In terms of gasoline, the operating load of refineries nationwide is over 70%, and the utilization rate of atmospheric and vacuum capacity in Chinese refineries remains at a high level. The operating rate of refineries in Shandong is around 63%. Although the operating rate of refineries in Shandong has slightly decreased, overall, the supply of refined oil products in Shandong is relatively loose. In addition, the cost support is insufficient, and there is no holiday support in the short term. The frequency of self driving and driving radius have decreased, resulting in a decrease in gasoline demand, Some businesses are moderately restocking on dips, and purchasing sentiment is not positive, resulting in a decline in gasoline prices.
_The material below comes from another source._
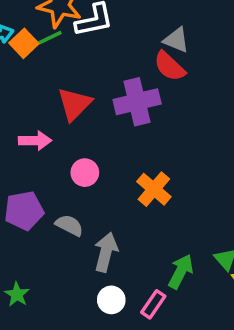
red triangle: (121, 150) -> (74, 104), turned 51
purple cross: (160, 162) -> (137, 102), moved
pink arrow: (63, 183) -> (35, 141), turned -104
In terms of diesel: The supply of diesel is relatively loose, while the trend of crude oil on the cost side has declined. In the early stage, high oil prices have limited transactions, and the bearish atmosphere in the later stage has led to a decline in diesel market prices. However, there is still support for diesel demand, with outdoor infrastructure, engineering and other construction projects maintaining high levels. The demand for offshore fishing and agriculture has supported, and the decline in the diesel market has been relatively small.
Looking at the future market, short-term mainland factors are still the main factor affecting oil prices, and there has been little change in crude oil supply. Recently, US crude oil inventories have also been at historically low levels, but high US interest rates will continue to restrain oil prices to some extent. Overall, crude oil prices fluctuate between regions. In terms of domestic supply, the operating rate of local refineries remains high, and the supply is relatively loose. There is a lack of demand support for gasoline, and there may still be a slight downward trend in the later stage; There is still demand support for diesel, and it is expected that the diesel market may fluctuate.